Kementerian Energi dan Sumber Daya Mineral (ESDM) mengungkapkan pelaksanaan skema iuran batu bara perusahaan tambang melalui Mitra Instansi Pengelola (MIP) menunggu lampu hijau dari Presiden Joko Widodo.
Sekretaris Jenderal Kementerian ESDM, Dadan Kusdiana menjelaskan, saat ini semua Kementerian terkait sudah memberikan paraf di dalam draft Peraturan Presiden (Perpres) yang nantinya mengatur terkait kegiatan pemungutan dan penyaluran dana kompensasi batu bara. “Iya, tapi kan perpresnya belum ditandatangani. Tapi udah diparaf nih sama semua (menteri),” kata Dadan di Gedung Kementerian ESDM, Jumat (23/8/2024).
Sebelumnya, Kementerian Koordinator Bidang Kemaritiman dan Investasi (Kemenko Marves) menyampaikan pelaksanaan pungutan iuran batu bara perusahaan tambang melalui Mitra Instansi Pengelola (MIP) cukup penting untuk segera dijalankan.
Asisten Deputi Pertambangan Kementerian Koordinator Maritim dan Investasi Tubagus Nugraha membeberkan skema iuran ini dibutuhkan guna mengatasi masalah disparitas harga batu bara di pasar internasional dengan harga Domestic Market Obligation (DMO).
Terlebih, apabila berkaca pada tahun 2022 lalu, pasokan batu bara untuk sejumlah pembangkit PLN sempat mengkhawatirkan.

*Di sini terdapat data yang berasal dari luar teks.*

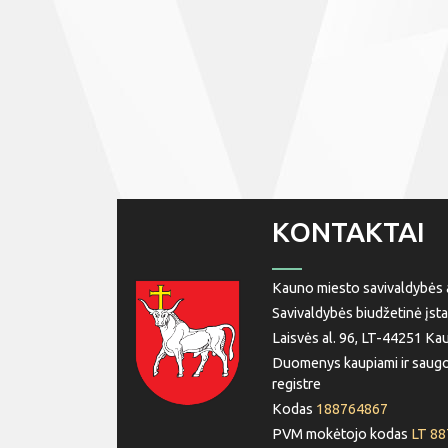
KONTAKTAI
Kauno miesto savivaldybės a
Savivaldybės biudžetinė įsta
Laisvės al. 96, LT-44251 Ka
Duomenys kaupiami ir saugo
registre
Kodas
188764867
PVM mokėtojo kodas
LT 8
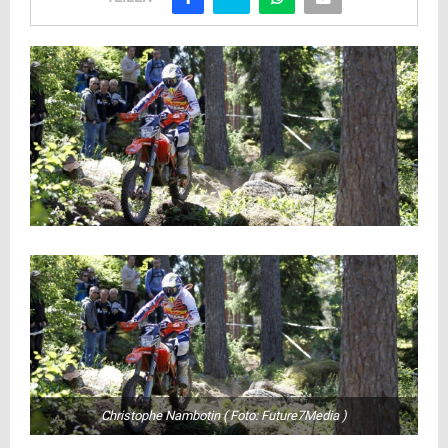
Christophe Nambotin ( Foto: Future7Media )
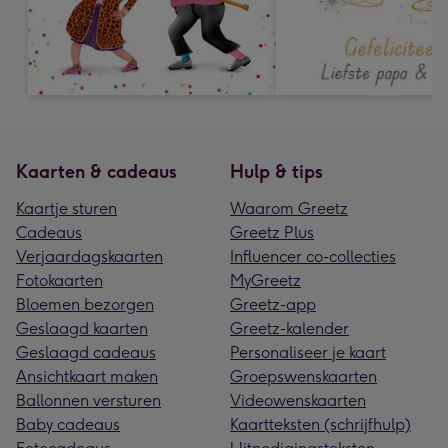
Kaarten & cadeaus
Hulp & tips
Kaartje sturen
Waarom Greetz
Cadeaus
Greetz Plus
Verjaardagskaarten
Influencer co-collecties
Fotokaarten
MyGreetz
Bloemen bezorgen
Greetz-app
Geslaagd kaarten
Greetz-kalender
Geslaagd cadeaus
Personaliseer je kaart
Ansichtkaart maken
Groepswenskaarten
Ballonnen versturen
Videowenskaarten
Baby cadeaus
Kaartteksten (schrijfhulp)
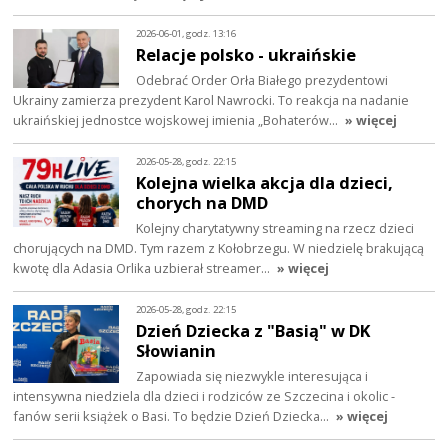
2026-06-01, godz. 13:16
Relacje polsko - ukraińskie
Odebrać Order Orła Białego prezydentowi
Ukrainy zamierza prezydent Karol Nawrocki. To reakcja na nadanie
ukraińskiej jednostce wojskowej imienia „Bohaterów…
» więcej
2026-05-28, godz. 22:15
Kolejna wielka akcja dla dzieci,
chorych na DMD
Kolejny charytatywny streaming na rzecz dzieci
chorujących na DMD. Tym razem z Kołobrzegu. W niedzielę brakującą
kwotę dla Adasia Orlika uzbierał streamer…
» więcej
2026-05-28, godz. 22:15
Dzień Dziecka z "Basią" w DK
Słowianin
Zapowiada się niezwykle interesująca i
intensywna niedziela dla dzieci i rodziców ze Szczecina i okolic -
fanów serii książek o Basi. To będzie Dzień Dziecka…
» więcej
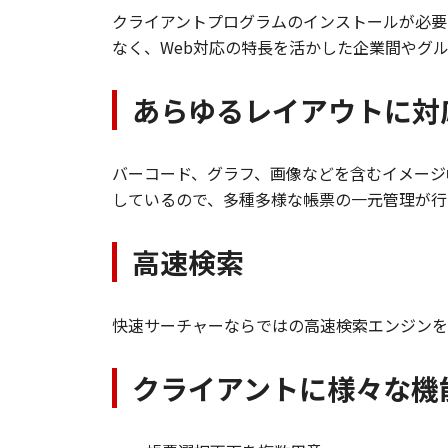
クライアントプログラムのインストールが必要なく、ブラ
なく、Web対応の特長を活かした企業間やグ
あらゆるレイアウトに対
バーコード、グラフ、画像などを含むイメージ
しているので、多種多様な帳票の一元管理が行
高速検索
快速サーチャーならではの高速検索エンジンを
クライアントに様々な機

Ini terjadi lantaran para penambang batu bara lebih memprioritaskan ekspor ketimbang memasok kebutuhan dalam negeri lantaran harga jualnya lebih bagus.
“Pasca pengalaman kita di awal tahun 2022, kita agak babak belur nih, pembangkit-pembangkit ini terkait dengan pasokannya gitu. Jadi kuncinya adalah bagaimana kemudian pasokan batu bara untuk kepentingan domestik, khususnya untuk kelistrikan umum itu bisa aman,” ujar dia dalam acara Closing Bell CNBC Indonesia, Selasa (13/8/2024).
Tubagus menyadari negara saat ini sangat bergantung kepada batu bara lantaran komoditas ini telah menjadi salah satu sumber devisa. Namun di satu sisi, batu bara juga dibutuhkan sebagai sumber energi domestik.
“Kuncinya ini after 2022 di awal tahun itu, maka mekanisme ketahanan energi itu menjadi penting untuk pasokan dalam negeri,” ujarnya.
Oleh sebab itu, setidaknya terdapat tiga persoalan yang saat ini menjadi fokus pemerintah pasca kejadian 2022 lalu. Pertama tidak semua spesifikasi batu bara yang diproduksi oleh para penambang cocok digunakan untuk pembangkit listrik dalam negeri.
Kedua, terdapat disparitas harga antara harga dalam negeri dengan harga internasional. Ketiga mekanisme denda dan kompensasi yang selama ini diimplementasikan kurang cukup untuk kemudian membentuk sebuah kepatuhan yang berkelanjutan bagi para pelaku usaha.
“Nah ini concern-concern itu kemudian kita mencari solusi yang lebih tepat, lebih berkelanjutan, dan memang di satu sisi lebih fairness gitu, lebih berkeadilan, dan dari sisi beban fiskal pun jangan sampai ini menjadi tambahan beban fiskal bagi negara,” kata dia.